Abortions in the RGV are much more costly than anywhere else in Texas, despite its status as one of the most impoverished regions. Compared to an average cost of $600 in Houston, women in the RGV are paying anywhere from $800-$1500 for this vital health service. To make matters worse, the Hyde Amendment, passed in 1976, prevents federal health insurance from covering abortion procedures. 

The situation in the RGV hits hardest on poor and undocumented women. According to Nancy, “We have internal immigration checkpoints 100 miles in [from the Mexico border] that prevent people who are undocumented from traveling. There is the conversation around ‘we’re just going to go to another state for care.’ It is already difficult enough as it is because the majority of people who access abortion care in the state of Texas are already parents. Additionally, there are already a number of restrictions that make that process much more difficult, both emotionally and just grueling…So this conversation around leaving the state, for a lot of people in Texas, is just non-existent and not possible. People are basically left with no real options and subject to the care that the state provides.

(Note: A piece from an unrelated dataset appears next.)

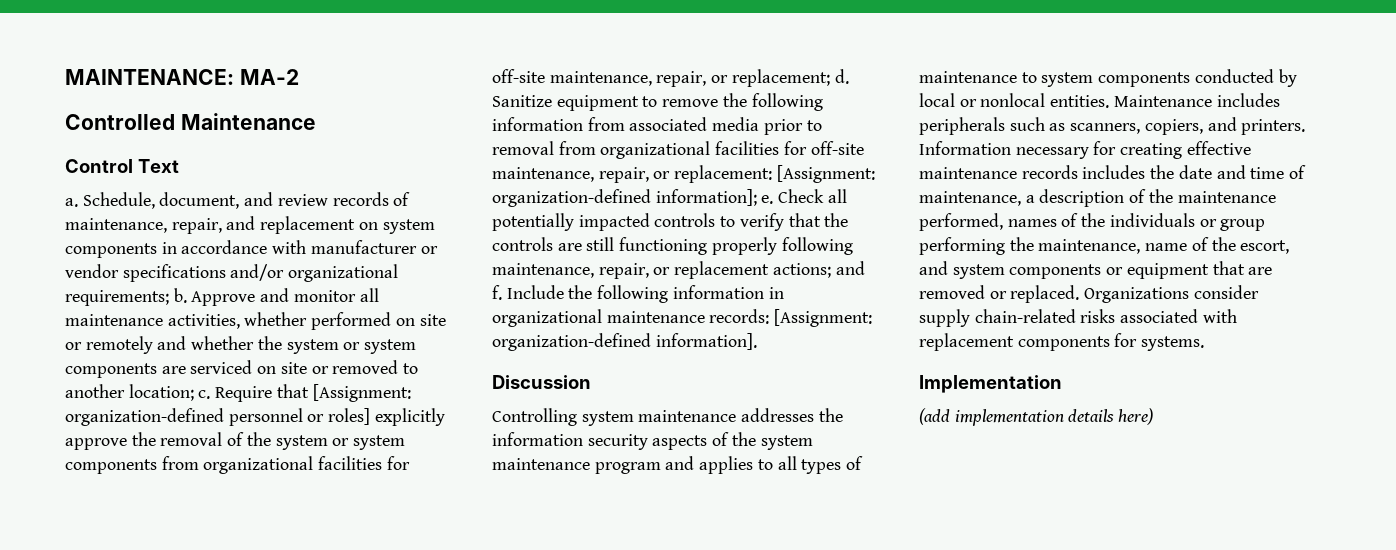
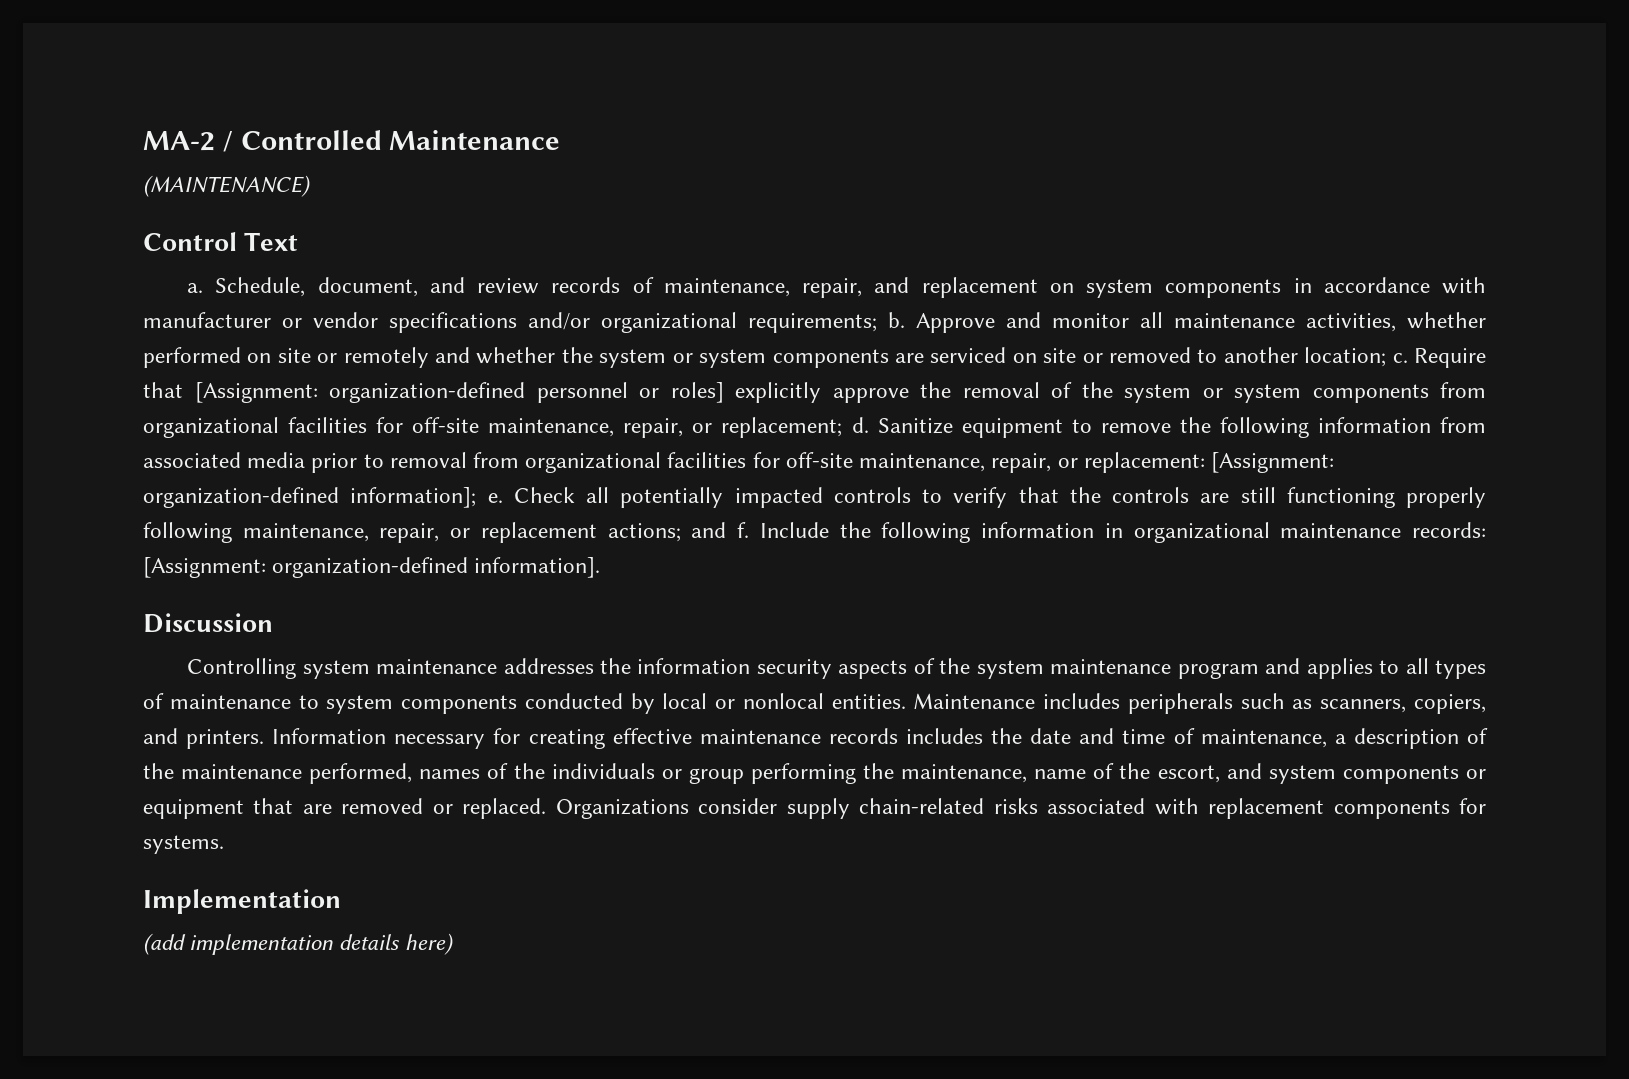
[65,69,234,85] MAINTENANCE: -> (143, 141) none
(299, 77) // -> [222,131,233,152] /
(316, 121) none -> [143,175,311,197] // (MAINTENANCE)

“We have this trifecta of militarization in the Valley, and enforcers of immigration – border patrol, police, ICE. Now we have the military acting as immigration enforcers in the Valley. It definitely makes it difficult for people to access abortion care because sometimes the decision is not just whether I’m going to be able to pay for my abortion procedure or pay for my utility bill, but now it’s, ‘will I get stopped by police or immigration on the way to the clinic and potentially face deportation proceedings?’” With all of these barriers in place preventing women from accessing abortion services, undocumented women in the RGV are forced to choose between parenthood and deportation. 

Organizers on the ground, from lobbyists to advocacy groups to grassroots movements, are connecting the struggle for immigrant rights with abortion rights. Reproductive justice campaigns from the RGV area have expanded to undocumented people across the state of Texas since SB 8 was enacted. These campaigns aim to provide trainings on self-advocacy, education on access and the impact of anti-abortion legislation as well as trainings on how to organize against abortion restrictions. Women are being empowered to tell their stories and serve as leaders in the struggle for abortion rights. The expansion of funding towards CPCs has led organizers to engage in in-depth investigations and organizing efforts against the disinformation the CPCs provide. This research is often presented during legislative sessions aimed at challenging the existence of these so-called clinics. 

What the women in the RGV are facing now has the very real possibility of becoming the new normal for women across the U.S. if Roe is overturned. With full control of all parts of the government, the Democrats could, in fact, pass legislation to fully legalize abortion once and for all, but they have failed again and again to deliver on this promise. 

In a recent interview with Breaking the Chains, Nancy Cárdenas Peña explained the catastrophic implications should Roe be overturned, “a lot of other states have trigger laws in place that would automatically overturn abortion access in their states if Roe were to be overturned…People are either going to be forced into parenthood or will find any way they can to terminate their pregnancy…Although the laws are incredibly dangerous in general to people who are trying to access abortion care, this post-Roe world is already in full effect in areas like the RGV.” “That’s the work we’ve been doing,” Nancy continued, “Embracing that Roe did not do enough, that Roe is just the floor and not the ceiling and trying to organize within our communities and trying to work toward a world where there are much more protections involved for people trying to access abortion care than ever before.” 

Women in the RGV are organizing for a world in which abortion is accessible and protected as a fundamental right, because it is clear that we cannot depend on the Supreme Court to uphold Roe nor to combat state by state legislation eroding abortion access. No matter where in the U.S a person lives, everyone should have full access to abortion on demand without apology!